Редактиране

Споделяне чрез


Create a lakehouse for Direct Lake

This article describes how to create a lakehouse, create a Delta table in the lakehouse, and then create a basic semantic model for the lakehouse in a Microsoft Fabric workspace.

Before getting started creating a lakehouse for Direct Lake, be sure to read Direct Lake overview.

Create a lakehouse

  1. In your Microsoft Fabric workspace, select New > More options, and then in Data Engineering, select the Lakehouse tile.

    Screenshot showing the Lakehouse tile in Data engineering.

  2. In the New lakehouse dialog box, enter a name, and then select Create. The name can only contain alphanumeric characters and underscores.

    Screenshot showing the New lakehouse dialog.

  3. Verify the new lakehouse is created and opens successfully.

    Screenshot of lakehouse created in workspace.

Create a Delta table in the lakehouse

After creating a new lakehouse, you must then create at least one Delta table so Direct Lake can access some data. Direct Lake can read parquet-formatted files, but for the best performance, it's best to compress the data by using the VORDER compression method. VORDER compresses the data using the Power BI engine’s native compression algorithm. This way the engine can load the data into memory as quickly as possible.

There are multiple options to load data into a lakehouse, including data pipelines and scripts. The following steps use PySpark to add a Delta table to a lakehouse based on an Azure Open Dataset:

  1. In the newly created lakehouse, select Open notebook, and then select New notebook.

    Screenshot showing the new notebook command.

  2. Copy and paste the following code snippet into the first code cell to let SPARK access the open model, and then press Shift + Enter to run the code.

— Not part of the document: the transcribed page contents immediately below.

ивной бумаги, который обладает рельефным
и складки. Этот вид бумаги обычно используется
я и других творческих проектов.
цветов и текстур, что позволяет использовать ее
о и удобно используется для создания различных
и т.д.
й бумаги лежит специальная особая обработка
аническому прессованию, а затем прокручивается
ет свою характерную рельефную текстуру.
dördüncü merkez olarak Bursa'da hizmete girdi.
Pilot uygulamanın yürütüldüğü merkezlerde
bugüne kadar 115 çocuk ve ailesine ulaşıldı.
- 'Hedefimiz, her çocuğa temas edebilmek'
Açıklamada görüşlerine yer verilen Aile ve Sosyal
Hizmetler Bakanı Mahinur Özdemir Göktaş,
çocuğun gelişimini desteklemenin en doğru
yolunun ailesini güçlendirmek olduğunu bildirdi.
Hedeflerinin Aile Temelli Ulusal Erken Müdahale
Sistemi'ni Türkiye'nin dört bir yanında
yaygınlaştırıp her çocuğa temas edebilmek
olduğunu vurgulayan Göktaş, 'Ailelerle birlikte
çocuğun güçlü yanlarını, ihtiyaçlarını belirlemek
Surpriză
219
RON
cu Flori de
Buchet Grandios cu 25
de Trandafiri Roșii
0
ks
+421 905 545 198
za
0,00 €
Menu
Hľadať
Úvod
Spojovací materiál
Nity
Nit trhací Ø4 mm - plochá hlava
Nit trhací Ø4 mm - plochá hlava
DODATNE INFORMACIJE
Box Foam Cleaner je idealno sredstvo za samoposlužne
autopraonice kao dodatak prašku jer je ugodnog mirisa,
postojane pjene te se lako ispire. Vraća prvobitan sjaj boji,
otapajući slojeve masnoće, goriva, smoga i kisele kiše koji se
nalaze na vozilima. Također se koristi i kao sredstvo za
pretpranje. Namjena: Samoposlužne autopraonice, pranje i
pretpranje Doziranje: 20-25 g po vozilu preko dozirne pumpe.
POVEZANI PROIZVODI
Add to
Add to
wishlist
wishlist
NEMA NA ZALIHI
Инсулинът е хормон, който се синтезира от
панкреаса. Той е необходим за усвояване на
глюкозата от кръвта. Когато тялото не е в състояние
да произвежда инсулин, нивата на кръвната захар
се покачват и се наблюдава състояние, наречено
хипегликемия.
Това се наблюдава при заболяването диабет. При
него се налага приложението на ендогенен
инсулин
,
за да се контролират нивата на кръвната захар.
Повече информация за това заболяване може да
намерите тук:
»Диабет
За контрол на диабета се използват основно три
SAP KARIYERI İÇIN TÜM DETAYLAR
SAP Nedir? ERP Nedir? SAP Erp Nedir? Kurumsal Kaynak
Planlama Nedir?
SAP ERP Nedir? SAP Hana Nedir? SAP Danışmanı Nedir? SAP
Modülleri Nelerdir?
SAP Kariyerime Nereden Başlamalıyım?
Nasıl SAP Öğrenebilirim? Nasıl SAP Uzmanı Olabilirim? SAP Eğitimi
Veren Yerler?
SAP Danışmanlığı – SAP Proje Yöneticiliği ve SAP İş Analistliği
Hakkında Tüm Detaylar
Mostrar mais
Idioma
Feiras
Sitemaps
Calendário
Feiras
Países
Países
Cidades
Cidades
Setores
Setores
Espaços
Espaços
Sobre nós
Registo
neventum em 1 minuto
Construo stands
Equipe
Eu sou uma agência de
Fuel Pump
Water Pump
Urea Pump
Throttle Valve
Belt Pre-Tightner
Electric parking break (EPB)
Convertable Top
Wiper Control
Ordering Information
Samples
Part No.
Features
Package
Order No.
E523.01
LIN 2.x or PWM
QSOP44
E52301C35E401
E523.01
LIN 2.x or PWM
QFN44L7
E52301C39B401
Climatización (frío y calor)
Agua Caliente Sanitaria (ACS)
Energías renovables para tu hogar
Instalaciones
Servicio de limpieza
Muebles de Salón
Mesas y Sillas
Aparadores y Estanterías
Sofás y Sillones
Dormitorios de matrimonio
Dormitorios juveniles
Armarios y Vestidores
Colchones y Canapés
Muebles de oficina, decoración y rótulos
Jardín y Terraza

    # Azure storage access info
    blob_account_name = "azureopendatastorage"
    blob_container_name = "holidaydatacontainer"
    blob_relative_path = "Processed"
    blob_sas_token = r""
    
    # Allow SPARK to read from Blob remotely
    wasbs_path = 'wasbs://%s@%s.blob.core.windows.net/%s' % (blob_container_name, blob_account_name, blob_relative_path)
    spark.conf.set(
      'fs.azure.sas.%s.%s.blob.core.windows.net' % (blob_container_name, blob_account_name),
      blob_sas_token)
    print('Remote blob path: ' + wasbs_path)
    
    
  3. Verify the code successfully outputs a remote blob path.

    Screenshot showing remote blob path output.

  4. Copy and paste the following code into the next cell, and then press Shift + Enter.

    # Read Parquet file into a DataFrame.
    df = spark.read.parquet(wasbs_path)
    print(df.printSchema())
    
    
  5. Verify the code successfully outputs the DataFrame schema.

    Screenshot showing dataframe schema output.

  6. Copy and paste the following lines into the next cell, and then press Shift + Enter. The first instruction enables the VORDER compression method, and the next instruction saves the DataFrame as a Delta table in the lakehouse.

    # Save as delta table 
    spark.conf.set("spark.sql.parquet.vorder.enabled", "true")
    df.write.format("delta").saveAsTable("holidays")
    
    
  7. Verify all SPARK jobs complete successfully. Expand the SPARK jobs list to view more details.

    Screenshot showing expanded list of SPARK jobs.

  8. To verify a table has been created successfully, in the upper left area, next to Tables, select the ellipsis (), then select Refresh, and then expand the Tables node.

    Screenshot showing the Refresh command near the Tables node.

  9. Using either the same method as above or other supported methods, add more Delta tables for the data you want to analyze.

Create a basic Direct Lake model for your lakehouse

  1. In your lakehouse, select New semantic model, and then in the dialog, select tables to be included.

    Screenshot of the dialog to create a new model.

  2. Select Confirm to generate the Direct Lake model. The model is automatically saved in the workspace based on the name of your lakehouse, and then opens the model.

    Screenshot showing open model in Power BI.

  3. Select Open data model to open the Web modeling experience where you can add table relationships and DAX measures.

    Screenshot showing Web modeling in Power BI.

When you're finished adding relationships and DAX measures, you can then create reports, build a composite model, and query the model through XMLA endpoints in much the same way as any other model.